L’usine sera construite au coût de 38 M$ sur un terrain situé en bordure de la route Marie-Victorin (132), juste en face de l’entreprise Éthanol GreenField, à plus d’un kilomètre de la zone résidentielle de Varennes. Le projet est financé par des subventions des gouvernements du Québec et du Canada de l’ordre de 31.2 M$, et la différence par la SÉMECS.

Formule PPP

L’usine de biométhanisation sera administrée par la SÉMECS. Cette société est détenue à 66% par les villes membres des MRC Marguerite-D’Youville, de la Vallée-du-Richelieu, et de Rouville ainsi qu’à 33% par le secteur privé, en l’occurrence par la compagnie Biogaz EG.

« C’est un projet innovateur. Nous sommes allés chercher l’expertise du secteur privé pour appuyer le monde municipal. Le conseil d’administration de la SÉMECS s’occupera de la gestion de l’usine, tandis que Biogaz EG s’occupera du volet opérationnel », explique le maire Damphousse.
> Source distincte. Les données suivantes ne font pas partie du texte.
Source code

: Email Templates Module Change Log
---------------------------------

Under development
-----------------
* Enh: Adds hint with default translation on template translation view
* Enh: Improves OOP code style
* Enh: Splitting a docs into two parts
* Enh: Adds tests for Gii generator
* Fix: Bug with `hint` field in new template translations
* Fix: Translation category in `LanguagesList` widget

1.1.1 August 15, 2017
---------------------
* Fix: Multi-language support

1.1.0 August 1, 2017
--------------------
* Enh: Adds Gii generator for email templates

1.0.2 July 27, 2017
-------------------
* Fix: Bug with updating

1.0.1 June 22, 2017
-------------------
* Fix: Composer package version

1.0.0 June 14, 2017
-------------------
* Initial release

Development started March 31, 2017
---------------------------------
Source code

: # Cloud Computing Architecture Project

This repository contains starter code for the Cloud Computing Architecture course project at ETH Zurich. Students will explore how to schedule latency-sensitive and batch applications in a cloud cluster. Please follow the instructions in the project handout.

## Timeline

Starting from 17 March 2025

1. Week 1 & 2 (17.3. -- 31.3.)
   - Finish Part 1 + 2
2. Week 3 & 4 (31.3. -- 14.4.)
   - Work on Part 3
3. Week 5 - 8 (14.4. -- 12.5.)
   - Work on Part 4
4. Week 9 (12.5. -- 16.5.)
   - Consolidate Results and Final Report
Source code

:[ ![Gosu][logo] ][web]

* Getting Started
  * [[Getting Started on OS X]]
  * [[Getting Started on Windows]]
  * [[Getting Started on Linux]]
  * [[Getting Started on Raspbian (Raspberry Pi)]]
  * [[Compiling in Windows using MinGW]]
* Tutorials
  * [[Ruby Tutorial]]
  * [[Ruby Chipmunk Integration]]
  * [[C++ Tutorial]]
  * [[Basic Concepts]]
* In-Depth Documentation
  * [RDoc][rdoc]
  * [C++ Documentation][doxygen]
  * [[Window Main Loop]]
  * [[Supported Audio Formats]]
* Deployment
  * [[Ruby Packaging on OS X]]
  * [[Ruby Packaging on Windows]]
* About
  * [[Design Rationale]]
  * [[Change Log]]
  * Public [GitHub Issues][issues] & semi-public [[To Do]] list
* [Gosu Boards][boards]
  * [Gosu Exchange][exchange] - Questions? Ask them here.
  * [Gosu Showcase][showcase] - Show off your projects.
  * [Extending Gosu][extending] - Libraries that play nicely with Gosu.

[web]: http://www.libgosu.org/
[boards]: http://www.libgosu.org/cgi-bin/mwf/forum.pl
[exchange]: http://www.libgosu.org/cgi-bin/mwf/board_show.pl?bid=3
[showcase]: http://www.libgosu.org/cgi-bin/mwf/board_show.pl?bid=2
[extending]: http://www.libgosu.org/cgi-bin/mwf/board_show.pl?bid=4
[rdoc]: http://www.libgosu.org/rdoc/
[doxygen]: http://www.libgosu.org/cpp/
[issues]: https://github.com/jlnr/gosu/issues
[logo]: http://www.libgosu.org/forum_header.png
« Nous sommes la deuxième société d’économie mixte au Québec à opérer une usine de valorisation des déchets organiques, après Rivière-du-Loup », ajoute M. Berthiaume.

Un seul débouché

Dès sa mise en opération, un nouveau marché énergétique vert se développera alors que le biogaz produit sera entièrement vendu à la compagnie Éthanol GreenField, située juste en face de l’usine de biométhanisation. Cette distillerie est actuellement le plus important consommateur de gaz naturel acheté dans l’ouest canadien, spécifie le maire Damphousse. « L’intérêt pour elle sera de détourner la consommation de gaz fossile pour utiliser du biogaz », ajoute M. Berthiaume.

En plus de pouvoir faire fonctionner cette usine, le maire Damphousse rêve même du jour où les villes pourront faire rouler les véhicules municipaux avec ce biogaz. « Un désir qui pourrait être réalisé à court et moyen termes », croit-il.

100 000 organibacs

Le projet d’usine de biométhanisation n’est pas de faire des profits, explique M. Berthiaume, mais bien d’atteindre les cibles gouvernementales de 100% de recyclage des matières organiques prévu pour 2020.

Pour le faire rouler, les 100 000 foyers de la région, ou les 235 000 citoyens, recevront au cours de l’automne 2016 le fameux bac brun appelé organibac, dont le contenu sera valorisé ou recyclé.